Yep, that sums it up. I have access to the reports of all the analyst at my bank and I don’t ever reference it when I’m making decisions for my personal portfolio.

We’re gonna win so much, you may even get tired of winning. And you’ll say, 'Please, please. It’s too much winning. We can’t take it anymore. Mr. President, it’s too much.' And I’ll say, 'No, it isn’t!' We have to keep winning!

When Oprah loses weight, buy WTW and vice versa.

“Visit the Water Cooler forum on Analyst Forum. It is the best forum.”
- Everyone

infinitybenzo wrote:

robustening wrote:

Right.

The actual research process just doesn’t pan out for SS analysts. To properly research a piece of legislation or emerging trend that will drive CF of the companies they cover will require a lengthy research process that winds up reaching into areas they lack expertise. The end result is we punt. For instance, the house and senate tax bills are going to bear significant changes for our coverage names. We looked into re-valuing all of the names given different scenarios but quickly realized after talking to a few IR departments that nobody knows wtf is going on. Oh, sweet, an area we might be able to add clarity. So we start trying to figure out what the **** is going on by conducting interviews with tax lawyers. Very quickly we realize that the process will take months and we don’t even know what these bills will look like by then. So, we squash it. Publish a one page report with vague commentary and a half-assed sensitivity analysis attached to the usual 6 pages of SS compliance disclosures.

But I guess what the **** is the difference? The piece generated a ton of insight and we all spent hours on the phone that week. 

dude this was a great post.  Thanks mate. 

Moral of the story (which is something I have been saying) is that research is half assed and an art at best and total BS at worst…

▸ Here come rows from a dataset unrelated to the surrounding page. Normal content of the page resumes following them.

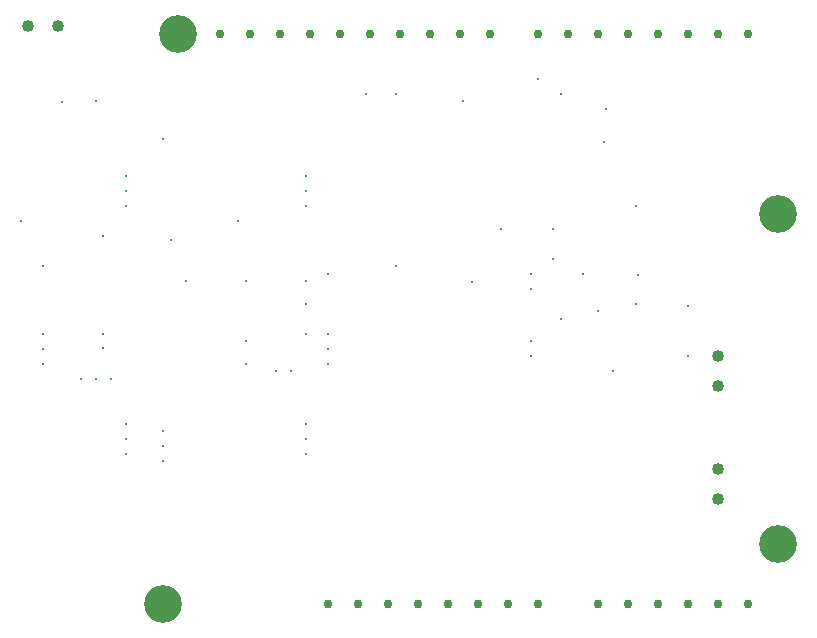
<source format=gbr>
%TF.GenerationSoftware,Altium Limited,Altium Designer,19.1.8 (144)*%
G04 Layer_Color=0*
%FSLAX26Y26*%
%MOIN*%
%TF.FileFunction,Plated,1,2,PTH,Drill*%
%TF.Part,Single*%
G01*
G75*
%TA.AperFunction,ComponentDrill*%
%ADD47C,0.040157*%
%ADD48C,0.040157*%
%ADD49C,0.030000*%
%TA.AperFunction,OtherDrill,Pad Free-0 (600mil,2000mil)*%
%ADD50C,0.125984*%
%TA.AperFunction,OtherDrill,Pad Free-0 (550mil,100mil)*%
%ADD51C,0.125984*%
%TA.AperFunction,OtherDrill,Pad Free-0 (2600mil,1400mil)*%
%ADD52C,0.125984*%
%TA.AperFunction,OtherDrill,Pad Free-0 (2600mil,300mil)*%
%ADD53C,0.125984*%
%TA.AperFunction,ViaDrill,NotFilled*%
%ADD54C,0.010000*%
D47*
X100000Y2025000D02*
D03*
X200000D02*
D03*
D48*
X2400000Y825000D02*
D03*
Y925000D02*
D03*
Y450000D02*
D03*
Y550000D02*
D03*
D49*
X1600000Y100000D02*
D03*
X1700000D02*
D03*
X1100000D02*
D03*
X1200000D02*
D03*
X1300000D02*
D03*
X1400000D02*
D03*
X1500000D02*
D03*
X1800000D02*
D03*
X2300000Y2000000D02*
D03*
X2400000D02*
D03*
X1800000D02*
D03*
X1900000D02*
D03*
X2000000D02*
D03*
X2100000D02*
D03*
X2200000D02*
D03*
X2500000D02*
D03*
X740000D02*
D03*
X840000D02*
D03*
X940000D02*
D03*
X1040000D02*
D03*
X1140000D02*
D03*
X1240000D02*
D03*
X1340000D02*
D03*
X1440000D02*
D03*
X1540000D02*
D03*
X1640000D02*
D03*
X2500000Y100000D02*
D03*
X2400000D02*
D03*
X2300000D02*
D03*
X2200000D02*
D03*
X2100000D02*
D03*
X2000000D02*
D03*
D50*
X600000Y2000000D02*
D03*
D51*
X550000Y100000D02*
D03*
D52*
X2600000Y1400000D02*
D03*
D53*
Y300000D02*
D03*
D54*
X975000Y875000D02*
D03*
X1100000Y900000D02*
D03*
Y950000D02*
D03*
Y1000000D02*
D03*
X925000Y875000D02*
D03*
X375000Y850000D02*
D03*
X325000D02*
D03*
X275000D02*
D03*
X150000Y1000000D02*
D03*
Y900000D02*
D03*
Y950000D02*
D03*
X2125000Y1100000D02*
D03*
X2300000Y1092913D02*
D03*
Y925000D02*
D03*
X2000000Y1075000D02*
D03*
X2049497Y875000D02*
D03*
X1025000Y1100000D02*
D03*
Y1175000D02*
D03*
Y1000000D02*
D03*
Y1525000D02*
D03*
Y1475000D02*
D03*
Y1425000D02*
D03*
Y600000D02*
D03*
Y650000D02*
D03*
Y700000D02*
D03*
X550000Y575000D02*
D03*
Y625000D02*
D03*
Y675000D02*
D03*
Y1650000D02*
D03*
X425000Y600000D02*
D03*
Y650000D02*
D03*
Y700000D02*
D03*
Y1425000D02*
D03*
Y1475000D02*
D03*
Y1525000D02*
D03*
X1325000Y1225000D02*
D03*
X575000Y1313284D02*
D03*
X75000Y1375000D02*
D03*
X1675000Y1350000D02*
D03*
X1875000Y1050000D02*
D03*
X1775000Y1150000D02*
D03*
Y1200000D02*
D03*
X800000Y1375000D02*
D03*
X1225000Y1800000D02*
D03*
X1325000D02*
D03*
X2125000Y1425000D02*
D03*
X350000Y1325000D02*
D03*
X1550000Y1775000D02*
D03*
X1850000Y1350000D02*
D03*
Y1250000D02*
D03*
X1775000Y925000D02*
D03*
Y975000D02*
D03*
X825000Y900000D02*
D03*
Y975000D02*
D03*
X2025000Y1750000D02*
D03*
X1800000Y1850000D02*
D03*
X350000Y953543D02*
D03*
Y1000000D02*
D03*
X825000Y1175000D02*
D03*
X625000D02*
D03*
X2132087Y1197916D02*
D03*
X1950000Y1198032D02*
D03*
X1578543Y1171457D02*
D03*
X1100000Y1200000D02*
D03*
X212599Y1774016D02*
D03*
X325000Y1775000D02*
D03*
X1875000Y1800000D02*
D03*
X2017913Y1639583D02*
D03*
X150000Y1225000D02*
D03*
%TF.MD5,61eccb104703cf16f03f5eb6c577ae5c*%
M02*

</source>
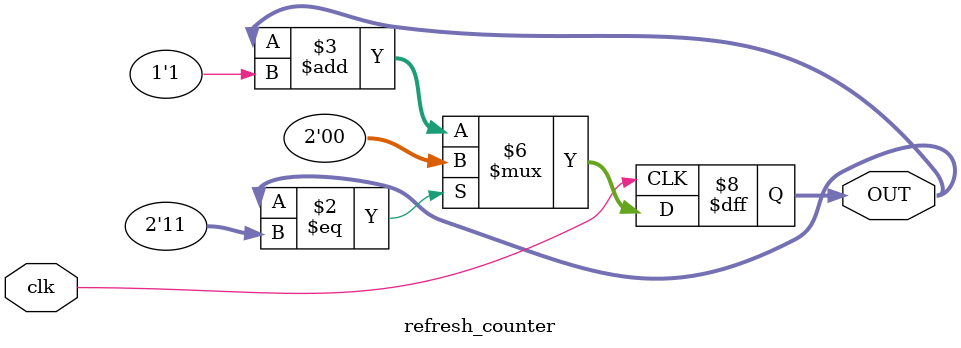
<source format=v>
`timescale 1ns / 1ps


module refresh_counter(
    input clk,
    output reg [1:0] OUT=0
    );
    
    always @(posedge clk)
    begin
        if(OUT == 2'b11)
            OUT = 2'b0;
        else
            OUT = OUT + 1'b1;
    end
endmodule

</source>
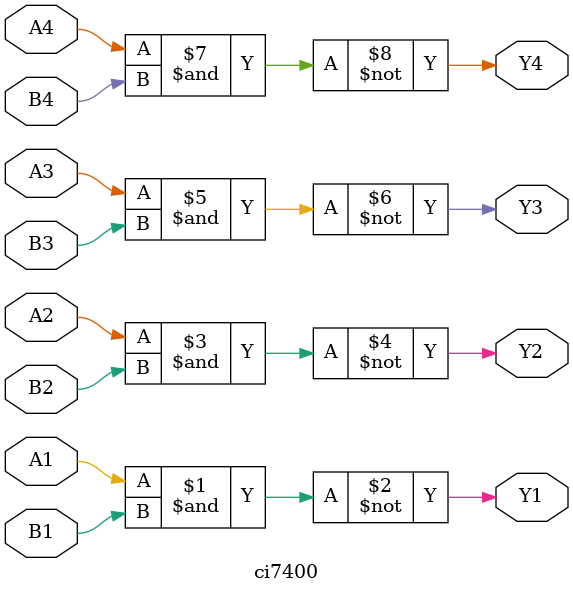
<source format=v>
module ci7400 (
	input A1, A2, A3, A4,
			B1, B2, B3, B4,
	output Y1, Y2, Y3, Y4);
	

	assign Y1 = ~(A1 & B1);
	assign Y2 = ~(A2 & B2);
	assign Y3 = ~(A3 & B3);
	assign Y4 = ~(A4 & B4);
	
endmodule
</source>
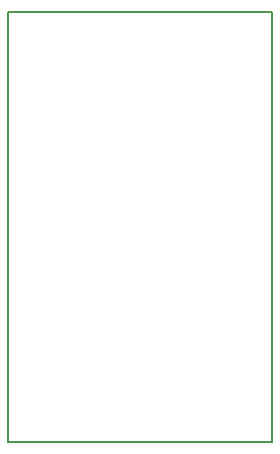
<source format=gm1>
G04 #@! TF.GenerationSoftware,KiCad,Pcbnew,5.1.10-88a1d61d58~90~ubuntu20.04.1*
G04 #@! TF.CreationDate,2021-10-12T10:11:59+02:00*
G04 #@! TF.ProjectId,attiny85_I2C_RGB_LED_v2,61747469-6e79-4383-955f-4932435f5247,2.0*
G04 #@! TF.SameCoordinates,Original*
G04 #@! TF.FileFunction,Profile,NP*
%FSLAX46Y46*%
G04 Gerber Fmt 4.6, Leading zero omitted, Abs format (unit mm)*
G04 Created by KiCad (PCBNEW 5.1.10-88a1d61d58~90~ubuntu20.04.1) date 2021-10-12 10:11:59*
%MOMM*%
%LPD*%
G01*
G04 APERTURE LIST*
G04 #@! TA.AperFunction,Profile*
%ADD10C,0.200000*%
G04 #@! TD*
G04 APERTURE END LIST*
D10*
X106800000Y-147091400D02*
X106800000Y-110700000D01*
X129200000Y-110700000D02*
X106800000Y-110700000D01*
X129200000Y-147091400D02*
X129200000Y-110700000D01*
X106800000Y-147091400D02*
X129200000Y-147091400D01*
M02*

</source>
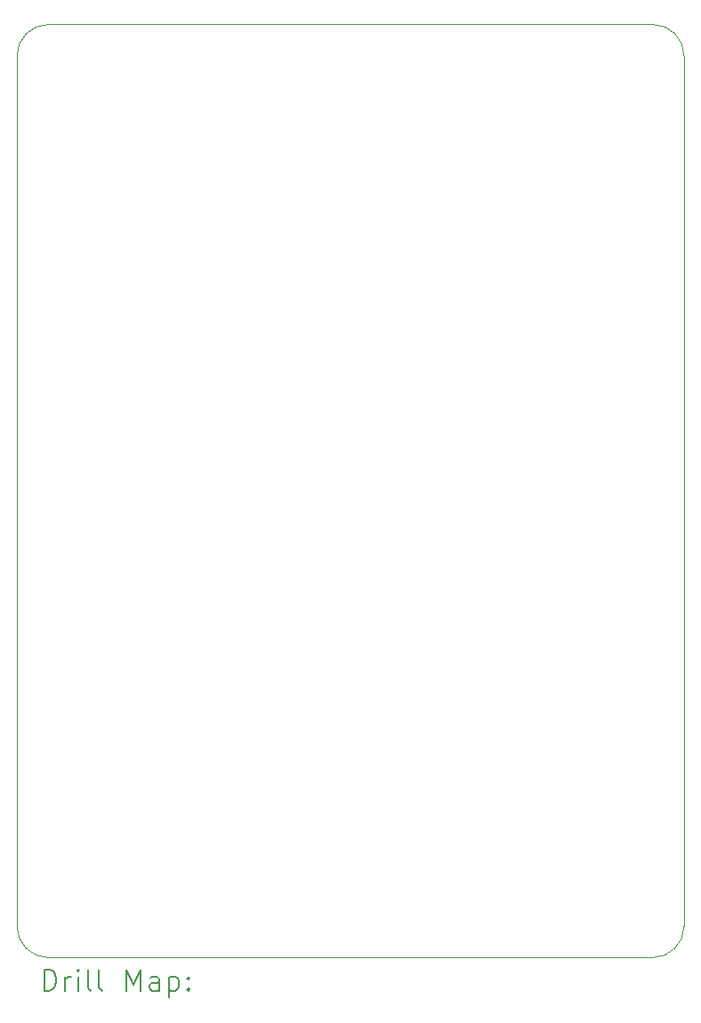
<source format=gbr>
%TF.GenerationSoftware,KiCad,Pcbnew,9.0.3*%
%TF.CreationDate,2025-07-14T03:19:36-04:00*%
%TF.ProjectId,CHEAPSUITS,43484541-5053-4554-9954-532e6b696361,rev?*%
%TF.SameCoordinates,Original*%
%TF.FileFunction,Drillmap*%
%TF.FilePolarity,Positive*%
%FSLAX45Y45*%
G04 Gerber Fmt 4.5, Leading zero omitted, Abs format (unit mm)*
G04 Created by KiCad (PCBNEW 9.0.3) date 2025-07-14 03:19:36*
%MOMM*%
%LPD*%
G01*
G04 APERTURE LIST*
%ADD10C,0.050000*%
%ADD11C,0.200000*%
G04 APERTURE END LIST*
D10*
X17404990Y-13444990D02*
X11654990Y-13444990D01*
X17404990Y-4554990D02*
G75*
G02*
X17704990Y-4854990I0J-300000D01*
G01*
X17704990Y-13144990D02*
G75*
G02*
X17404990Y-13444990I-300000J0D01*
G01*
X11354990Y-13144990D02*
X11354990Y-4854990D01*
X11354990Y-4854990D02*
G75*
G02*
X11654990Y-4554990I300000J0D01*
G01*
X17704990Y-4854990D02*
X17704990Y-13144990D01*
X11654990Y-13444990D02*
G75*
G02*
X11354990Y-13144990I0J300000D01*
G01*
X11654990Y-4554990D02*
X17404990Y-4554990D01*
D11*
X11613267Y-13758974D02*
X11613267Y-13558974D01*
X11613267Y-13558974D02*
X11660886Y-13558974D01*
X11660886Y-13558974D02*
X11689457Y-13568498D01*
X11689457Y-13568498D02*
X11708505Y-13587545D01*
X11708505Y-13587545D02*
X11718029Y-13606593D01*
X11718029Y-13606593D02*
X11727552Y-13644688D01*
X11727552Y-13644688D02*
X11727552Y-13673259D01*
X11727552Y-13673259D02*
X11718029Y-13711355D01*
X11718029Y-13711355D02*
X11708505Y-13730402D01*
X11708505Y-13730402D02*
X11689457Y-13749450D01*
X11689457Y-13749450D02*
X11660886Y-13758974D01*
X11660886Y-13758974D02*
X11613267Y-13758974D01*
X11813267Y-13758974D02*
X11813267Y-13625640D01*
X11813267Y-13663736D02*
X11822791Y-13644688D01*
X11822791Y-13644688D02*
X11832314Y-13635164D01*
X11832314Y-13635164D02*
X11851362Y-13625640D01*
X11851362Y-13625640D02*
X11870410Y-13625640D01*
X11937076Y-13758974D02*
X11937076Y-13625640D01*
X11937076Y-13558974D02*
X11927552Y-13568498D01*
X11927552Y-13568498D02*
X11937076Y-13578021D01*
X11937076Y-13578021D02*
X11946600Y-13568498D01*
X11946600Y-13568498D02*
X11937076Y-13558974D01*
X11937076Y-13558974D02*
X11937076Y-13578021D01*
X12060886Y-13758974D02*
X12041838Y-13749450D01*
X12041838Y-13749450D02*
X12032314Y-13730402D01*
X12032314Y-13730402D02*
X12032314Y-13558974D01*
X12165648Y-13758974D02*
X12146600Y-13749450D01*
X12146600Y-13749450D02*
X12137076Y-13730402D01*
X12137076Y-13730402D02*
X12137076Y-13558974D01*
X12394219Y-13758974D02*
X12394219Y-13558974D01*
X12394219Y-13558974D02*
X12460886Y-13701831D01*
X12460886Y-13701831D02*
X12527552Y-13558974D01*
X12527552Y-13558974D02*
X12527552Y-13758974D01*
X12708505Y-13758974D02*
X12708505Y-13654212D01*
X12708505Y-13654212D02*
X12698981Y-13635164D01*
X12698981Y-13635164D02*
X12679933Y-13625640D01*
X12679933Y-13625640D02*
X12641838Y-13625640D01*
X12641838Y-13625640D02*
X12622791Y-13635164D01*
X12708505Y-13749450D02*
X12689457Y-13758974D01*
X12689457Y-13758974D02*
X12641838Y-13758974D01*
X12641838Y-13758974D02*
X12622791Y-13749450D01*
X12622791Y-13749450D02*
X12613267Y-13730402D01*
X12613267Y-13730402D02*
X12613267Y-13711355D01*
X12613267Y-13711355D02*
X12622791Y-13692307D01*
X12622791Y-13692307D02*
X12641838Y-13682783D01*
X12641838Y-13682783D02*
X12689457Y-13682783D01*
X12689457Y-13682783D02*
X12708505Y-13673259D01*
X12803743Y-13625640D02*
X12803743Y-13825640D01*
X12803743Y-13635164D02*
X12822791Y-13625640D01*
X12822791Y-13625640D02*
X12860886Y-13625640D01*
X12860886Y-13625640D02*
X12879933Y-13635164D01*
X12879933Y-13635164D02*
X12889457Y-13644688D01*
X12889457Y-13644688D02*
X12898981Y-13663736D01*
X12898981Y-13663736D02*
X12898981Y-13720878D01*
X12898981Y-13720878D02*
X12889457Y-13739926D01*
X12889457Y-13739926D02*
X12879933Y-13749450D01*
X12879933Y-13749450D02*
X12860886Y-13758974D01*
X12860886Y-13758974D02*
X12822791Y-13758974D01*
X12822791Y-13758974D02*
X12803743Y-13749450D01*
X12984695Y-13739926D02*
X12994219Y-13749450D01*
X12994219Y-13749450D02*
X12984695Y-13758974D01*
X12984695Y-13758974D02*
X12975172Y-13749450D01*
X12975172Y-13749450D02*
X12984695Y-13739926D01*
X12984695Y-13739926D02*
X12984695Y-13758974D01*
X12984695Y-13635164D02*
X12994219Y-13644688D01*
X12994219Y-13644688D02*
X12984695Y-13654212D01*
X12984695Y-13654212D02*
X12975172Y-13644688D01*
X12975172Y-13644688D02*
X12984695Y-13635164D01*
X12984695Y-13635164D02*
X12984695Y-13654212D01*
M02*

</source>
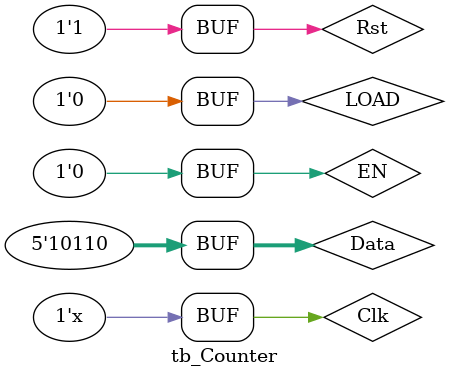
<source format=v>
`timescale 1ns / 1ps


module tb_Counter();
reg [4:0] Data;
reg EN,LOAD,Clk,Rst;
wire [4:0] Dout;
wire carry;

initial begin
    Data=5'b10110;
    EN=1'b1;
    LOAD=1'b0;
    Clk=1'b0;
    Rst=1'b0;
    #20
    Rst=1'b1;
    #200
    LOAD=1'b1;
    #10
    LOAD=1'b0;
    #200
    EN=1'b0;
end
always #5 Clk=~Clk;
CounterN C(
    .Data(Data),
    .EN(EN),
    .LOAD(LOAD),
    .rst(Rst),
    .Clk(Clk),
    .Dout(Dout),
    .carry(carry)

);
endmodule

</source>
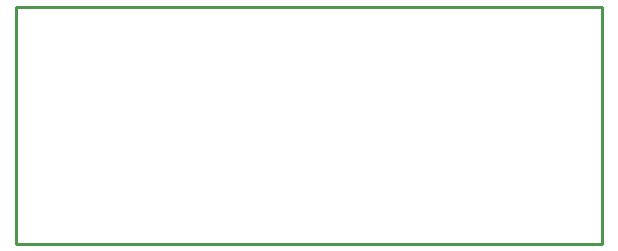
<source format=gko>
G04*
G04 #@! TF.GenerationSoftware,Altium Limited,Altium Designer,19.1.5 (86)*
G04*
G04 Layer_Color=16711935*
%FSLAX25Y25*%
%MOIN*%
G70*
G01*
G75*
%ADD14C,0.01000*%
D14*
X195276D02*
Y78740D01*
X102665D02*
X195276D01*
X0D02*
X33768D01*
X0Y0D02*
Y78740D01*
Y0D02*
X195276D01*
X33768Y78740D02*
X102665D01*
M02*

</source>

Not all sell side is the same, though.  I respect Evercore ISI stuff, for example.  At least in my space, they always seem to be on point.

rawraw wrote:

infinitybenzo wrote:

robustening wrote:

Right.

The actual research process just doesn’t pan out for SS analysts. To properly research a piece of legislation or emerging trend that will drive CF of the companies they cover will require a lengthy research process that winds up reaching into areas they lack expertise. The end result is we punt. For instance, the house and senate tax bills are going to bear significant changes for our coverage names. We looked into re-valuing all of the names given different scenarios but quickly realized after talking to a few IR departments that nobody knows wtf is going on. Oh, sweet, an area we might be able to add clarity. So we start trying to figure out what the **** is going on by conducting interviews with tax lawyers. Very quickly we realize that the process will take months and we don’t even know what these bills will look like by then. So, we squash it. Publish a one page report with vague commentary and a half-assed sensitivity analysis attached to the usual 6 pages of SS compliance disclosures.

But I guess what the **** is the difference? The piece generated a ton of insight and we all spent hours on the phone that week. 

dude this was a great post.  Thanks mate. 

Moral of the story (which is something I have been saying) is that research is half assed and an art at best and total BS at worst…

Not all sell side is the same, though.  I respect Evercore ISI stuff, for example.  At least in my space, they always seem to be on point.

Well I was speaking of research overall…for both buyside and sellside.  It’s not really “research”  It is almost offensive to use “research” in equity research because this makes it sound very scientific, professional, complicated, robust, and revolutionary…..Research new drugs to fight cancer, heart disease, diabetes, etc. Research changes in global ocean temperatures and its current flows and how this affect our atmospheric pressures…Research the fifth generation fighter jet for absolute air superiority.  These are research…equity research?? pff that’s cute..It’s so scientific and robust that 90% of active managers fail to beat the market?  

Don’t take my word for it….Your fund really beat the benchmark?  how about the market? on a consistent basis?

Be yourself. The world worships the original.